# PROBLEM STATEMENT:
Quote the lines of the entries below, starting at the beginning of the entries and ending with the line that contains "DayAheadVirtualProxy (ns0)", including both ends.

Collection entries:
------

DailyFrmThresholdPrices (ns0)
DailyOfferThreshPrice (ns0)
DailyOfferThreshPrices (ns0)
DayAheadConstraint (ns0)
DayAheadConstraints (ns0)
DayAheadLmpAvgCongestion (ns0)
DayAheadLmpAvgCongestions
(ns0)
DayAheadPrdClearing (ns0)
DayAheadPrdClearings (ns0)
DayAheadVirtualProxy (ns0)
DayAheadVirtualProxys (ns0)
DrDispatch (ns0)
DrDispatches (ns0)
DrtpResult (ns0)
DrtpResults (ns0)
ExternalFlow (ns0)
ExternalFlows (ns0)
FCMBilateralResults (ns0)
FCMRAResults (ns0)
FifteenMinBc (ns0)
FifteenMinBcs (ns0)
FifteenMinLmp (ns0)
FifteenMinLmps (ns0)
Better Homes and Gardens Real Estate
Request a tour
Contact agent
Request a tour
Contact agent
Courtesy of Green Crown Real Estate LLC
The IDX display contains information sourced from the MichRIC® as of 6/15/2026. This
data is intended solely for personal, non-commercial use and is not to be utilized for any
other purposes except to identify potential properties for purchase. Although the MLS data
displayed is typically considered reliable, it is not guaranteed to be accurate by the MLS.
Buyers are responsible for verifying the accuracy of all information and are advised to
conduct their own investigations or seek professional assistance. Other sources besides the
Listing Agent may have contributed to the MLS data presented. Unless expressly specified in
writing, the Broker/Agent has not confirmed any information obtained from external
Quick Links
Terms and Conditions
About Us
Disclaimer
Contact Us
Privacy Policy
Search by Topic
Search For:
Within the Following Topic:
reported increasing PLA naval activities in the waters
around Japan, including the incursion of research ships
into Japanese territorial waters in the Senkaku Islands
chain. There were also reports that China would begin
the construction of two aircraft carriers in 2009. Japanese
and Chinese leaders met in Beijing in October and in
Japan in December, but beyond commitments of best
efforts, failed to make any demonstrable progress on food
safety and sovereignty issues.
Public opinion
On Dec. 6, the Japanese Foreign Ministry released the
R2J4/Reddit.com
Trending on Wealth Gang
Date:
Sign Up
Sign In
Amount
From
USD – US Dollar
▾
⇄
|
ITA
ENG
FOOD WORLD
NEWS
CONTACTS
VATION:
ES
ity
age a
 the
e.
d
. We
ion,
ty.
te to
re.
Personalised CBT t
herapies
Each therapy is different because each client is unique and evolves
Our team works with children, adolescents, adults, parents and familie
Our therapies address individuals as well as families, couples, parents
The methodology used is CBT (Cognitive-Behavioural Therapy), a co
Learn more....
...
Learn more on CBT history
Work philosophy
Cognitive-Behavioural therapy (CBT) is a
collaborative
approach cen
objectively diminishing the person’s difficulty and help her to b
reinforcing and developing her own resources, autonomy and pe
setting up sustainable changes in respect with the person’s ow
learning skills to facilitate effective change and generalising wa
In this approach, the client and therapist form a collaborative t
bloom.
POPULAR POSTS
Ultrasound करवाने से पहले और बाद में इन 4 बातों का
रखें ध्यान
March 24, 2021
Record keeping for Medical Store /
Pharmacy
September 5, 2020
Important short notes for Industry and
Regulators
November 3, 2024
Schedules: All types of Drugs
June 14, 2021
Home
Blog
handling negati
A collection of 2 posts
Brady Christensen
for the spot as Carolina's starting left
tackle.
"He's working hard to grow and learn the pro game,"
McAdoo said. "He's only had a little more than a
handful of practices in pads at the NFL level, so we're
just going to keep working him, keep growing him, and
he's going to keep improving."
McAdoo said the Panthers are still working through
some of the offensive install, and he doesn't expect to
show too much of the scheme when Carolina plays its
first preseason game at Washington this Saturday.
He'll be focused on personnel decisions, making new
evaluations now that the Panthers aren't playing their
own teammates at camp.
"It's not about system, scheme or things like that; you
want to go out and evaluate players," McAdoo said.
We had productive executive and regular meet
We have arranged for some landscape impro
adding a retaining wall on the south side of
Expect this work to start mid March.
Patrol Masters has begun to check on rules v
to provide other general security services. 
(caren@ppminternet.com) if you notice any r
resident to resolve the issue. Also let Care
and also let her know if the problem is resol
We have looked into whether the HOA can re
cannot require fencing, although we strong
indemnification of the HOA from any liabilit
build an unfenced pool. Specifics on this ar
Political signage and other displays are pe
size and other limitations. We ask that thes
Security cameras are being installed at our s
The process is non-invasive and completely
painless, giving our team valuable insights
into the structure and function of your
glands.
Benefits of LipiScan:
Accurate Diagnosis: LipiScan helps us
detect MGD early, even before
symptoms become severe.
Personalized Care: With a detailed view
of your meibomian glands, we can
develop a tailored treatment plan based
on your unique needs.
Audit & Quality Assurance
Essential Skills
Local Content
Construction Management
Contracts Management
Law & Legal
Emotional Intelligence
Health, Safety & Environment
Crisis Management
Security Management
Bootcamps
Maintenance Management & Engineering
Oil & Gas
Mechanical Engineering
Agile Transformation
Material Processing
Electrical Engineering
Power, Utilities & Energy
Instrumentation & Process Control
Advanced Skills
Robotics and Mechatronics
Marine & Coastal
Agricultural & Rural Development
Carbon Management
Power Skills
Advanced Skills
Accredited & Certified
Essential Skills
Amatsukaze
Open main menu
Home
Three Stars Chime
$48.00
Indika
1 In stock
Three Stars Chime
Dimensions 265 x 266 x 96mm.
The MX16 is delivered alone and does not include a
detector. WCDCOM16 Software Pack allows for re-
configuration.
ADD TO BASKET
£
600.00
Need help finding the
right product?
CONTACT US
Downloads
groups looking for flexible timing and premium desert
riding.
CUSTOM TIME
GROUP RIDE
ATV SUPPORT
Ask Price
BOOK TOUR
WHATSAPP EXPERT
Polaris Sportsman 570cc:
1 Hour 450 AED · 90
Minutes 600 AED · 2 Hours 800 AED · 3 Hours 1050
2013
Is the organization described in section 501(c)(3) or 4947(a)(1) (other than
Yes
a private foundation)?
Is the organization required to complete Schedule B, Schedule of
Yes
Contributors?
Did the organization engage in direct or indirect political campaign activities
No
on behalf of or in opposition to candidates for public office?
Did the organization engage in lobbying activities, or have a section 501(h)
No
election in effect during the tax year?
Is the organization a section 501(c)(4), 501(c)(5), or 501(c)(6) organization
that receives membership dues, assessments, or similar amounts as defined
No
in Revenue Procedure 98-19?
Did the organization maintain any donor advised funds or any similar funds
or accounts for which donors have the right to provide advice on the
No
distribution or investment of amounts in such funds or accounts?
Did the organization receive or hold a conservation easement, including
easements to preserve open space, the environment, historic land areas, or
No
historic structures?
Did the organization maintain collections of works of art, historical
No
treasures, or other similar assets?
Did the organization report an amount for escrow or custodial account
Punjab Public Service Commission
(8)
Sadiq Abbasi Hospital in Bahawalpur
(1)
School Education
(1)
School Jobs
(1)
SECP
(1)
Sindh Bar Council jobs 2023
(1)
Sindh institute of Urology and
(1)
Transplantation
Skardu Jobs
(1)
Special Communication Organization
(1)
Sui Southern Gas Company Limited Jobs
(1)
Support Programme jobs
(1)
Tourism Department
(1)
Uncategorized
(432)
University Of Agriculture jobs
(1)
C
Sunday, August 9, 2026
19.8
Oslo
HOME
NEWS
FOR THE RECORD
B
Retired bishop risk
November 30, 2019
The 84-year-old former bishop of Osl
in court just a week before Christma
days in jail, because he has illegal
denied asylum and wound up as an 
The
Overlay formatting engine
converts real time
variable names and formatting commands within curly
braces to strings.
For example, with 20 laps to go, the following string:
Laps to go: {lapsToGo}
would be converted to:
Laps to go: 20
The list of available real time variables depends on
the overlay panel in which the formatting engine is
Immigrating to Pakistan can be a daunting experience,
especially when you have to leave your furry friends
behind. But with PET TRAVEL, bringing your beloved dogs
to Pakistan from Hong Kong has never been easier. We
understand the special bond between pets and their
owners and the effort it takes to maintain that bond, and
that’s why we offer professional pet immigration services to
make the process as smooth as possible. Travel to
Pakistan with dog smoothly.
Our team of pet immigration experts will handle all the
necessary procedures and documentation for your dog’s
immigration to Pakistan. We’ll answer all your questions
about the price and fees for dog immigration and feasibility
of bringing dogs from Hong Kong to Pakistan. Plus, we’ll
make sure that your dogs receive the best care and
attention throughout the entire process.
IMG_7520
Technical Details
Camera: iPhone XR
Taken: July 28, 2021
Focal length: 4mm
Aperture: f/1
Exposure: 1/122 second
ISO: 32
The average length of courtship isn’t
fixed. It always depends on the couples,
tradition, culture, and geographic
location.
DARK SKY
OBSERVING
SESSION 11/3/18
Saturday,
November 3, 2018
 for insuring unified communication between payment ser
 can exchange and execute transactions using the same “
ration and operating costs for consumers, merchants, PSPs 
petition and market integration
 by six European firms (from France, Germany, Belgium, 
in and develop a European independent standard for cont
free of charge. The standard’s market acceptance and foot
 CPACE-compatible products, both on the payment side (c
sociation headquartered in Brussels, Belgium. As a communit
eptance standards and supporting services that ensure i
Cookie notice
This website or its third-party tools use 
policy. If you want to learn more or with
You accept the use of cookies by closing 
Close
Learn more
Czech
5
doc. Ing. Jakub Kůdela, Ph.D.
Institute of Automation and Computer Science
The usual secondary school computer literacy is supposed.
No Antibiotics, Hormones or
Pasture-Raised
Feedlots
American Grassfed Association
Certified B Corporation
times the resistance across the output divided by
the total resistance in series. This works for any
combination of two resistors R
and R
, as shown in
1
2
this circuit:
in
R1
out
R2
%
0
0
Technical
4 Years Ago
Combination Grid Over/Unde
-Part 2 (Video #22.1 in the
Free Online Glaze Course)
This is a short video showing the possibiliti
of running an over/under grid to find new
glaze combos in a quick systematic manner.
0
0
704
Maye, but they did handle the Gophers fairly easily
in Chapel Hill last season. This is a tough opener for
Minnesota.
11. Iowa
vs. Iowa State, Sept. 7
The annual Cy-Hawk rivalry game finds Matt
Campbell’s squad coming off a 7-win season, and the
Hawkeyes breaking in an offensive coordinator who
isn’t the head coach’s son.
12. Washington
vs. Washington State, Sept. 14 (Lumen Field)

------

# RESPONSE FOR THIS EXERCISE:
DailyFrmThresholdPrices (ns0)
DailyOfferThreshPrice (ns0)
DailyOfferThreshPrices (ns0)
DayAheadConstraint (ns0)
DayAheadConstraints (ns0)
DayAheadLmpAvgCongestion (ns0)
DayAheadLmpAvgCongestions
(ns0)
DayAheadPrdClearing (ns0)
DayAheadPrdClearings (ns0)
DayAheadVirtualProxy (ns0)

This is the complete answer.